§ Entries provided
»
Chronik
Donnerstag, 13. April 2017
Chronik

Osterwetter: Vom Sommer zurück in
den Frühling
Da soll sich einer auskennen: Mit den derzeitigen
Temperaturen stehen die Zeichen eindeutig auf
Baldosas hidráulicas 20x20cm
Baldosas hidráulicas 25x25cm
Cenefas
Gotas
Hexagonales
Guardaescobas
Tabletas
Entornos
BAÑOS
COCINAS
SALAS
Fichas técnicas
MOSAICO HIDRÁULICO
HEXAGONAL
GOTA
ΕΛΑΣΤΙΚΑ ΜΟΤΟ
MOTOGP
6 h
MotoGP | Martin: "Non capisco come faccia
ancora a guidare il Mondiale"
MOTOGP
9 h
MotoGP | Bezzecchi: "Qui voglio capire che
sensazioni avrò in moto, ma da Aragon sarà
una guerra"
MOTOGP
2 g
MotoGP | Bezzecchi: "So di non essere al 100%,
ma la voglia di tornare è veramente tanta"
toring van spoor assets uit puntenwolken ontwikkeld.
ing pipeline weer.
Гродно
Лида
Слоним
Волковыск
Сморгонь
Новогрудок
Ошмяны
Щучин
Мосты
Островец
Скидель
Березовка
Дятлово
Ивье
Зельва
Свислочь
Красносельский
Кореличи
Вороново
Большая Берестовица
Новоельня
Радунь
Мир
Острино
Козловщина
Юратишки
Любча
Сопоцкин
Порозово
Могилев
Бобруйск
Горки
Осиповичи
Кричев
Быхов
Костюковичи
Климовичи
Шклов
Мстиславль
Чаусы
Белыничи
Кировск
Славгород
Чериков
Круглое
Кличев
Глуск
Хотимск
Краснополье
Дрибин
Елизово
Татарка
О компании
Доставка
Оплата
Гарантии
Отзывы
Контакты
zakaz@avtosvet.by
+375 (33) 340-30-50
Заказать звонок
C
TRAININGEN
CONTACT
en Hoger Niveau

§ Problem
Give back every entry exactly, with nothing left out.

§ Result for this task
»
Chronik
Donnerstag, 13. April 2017
Chronik

Osterwetter: Vom Sommer zurück in
den Frühling
Da soll sich einer auskennen: Mit den derzeitigen
Temperaturen stehen die Zeichen eindeutig auf
Baldosas hidráulicas 20x20cm
Baldosas hidráulicas 25x25cm
Cenefas
Gotas
Hexagonales
Guardaescobas
Tabletas
Entornos
BAÑOS
COCINAS
SALAS
Fichas técnicas
MOSAICO HIDRÁULICO
HEXAGONAL
GOTA
ΕΛΑΣΤΙΚΑ ΜΟΤΟ
MOTOGP
6 h
MotoGP | Martin: "Non capisco come faccia
ancora a guidare il Mondiale"
MOTOGP
9 h
MotoGP | Bezzecchi: "Qui voglio capire che
sensazioni avrò in moto, ma da Aragon sarà
una guerra"
MOTOGP
2 g
MotoGP | Bezzecchi: "So di non essere al 100%,
ma la voglia di tornare è veramente tanta"
toring van spoor assets uit puntenwolken ontwikkeld.
ing pipeline weer.
Гродно
Лида
Слоним
Волковыск
Сморгонь
Новогрудок
Ошмяны
Щучин
Мосты
Островец
Скидель
Березовка
Дятлово
Ивье
Зельва
Свислочь
Красносельский
Кореличи
Вороново
Большая Берестовица
Новоельня
Радунь
Мир
Острино
Козловщина
Юратишки
Любча
Сопоцкин
Порозово
Могилев
Бобруйск
Горки
Осиповичи
Кричев
Быхов
Костюковичи
Климовичи
Шклов
Мстиславль
Чаусы
Белыничи
Кировск
Славгород
Чериков
Круглое
Кличев
Глуск
Хотимск
Краснополье
Дрибин
Елизово
Татарка
О компании
Доставка
Оплата
Гарантии
Отзывы
Контакты
zakaz@avtosvet.by
+375 (33) 340-30-50
Заказать звонок
C
TRAININGEN
CONTACT
en Hoger Niveau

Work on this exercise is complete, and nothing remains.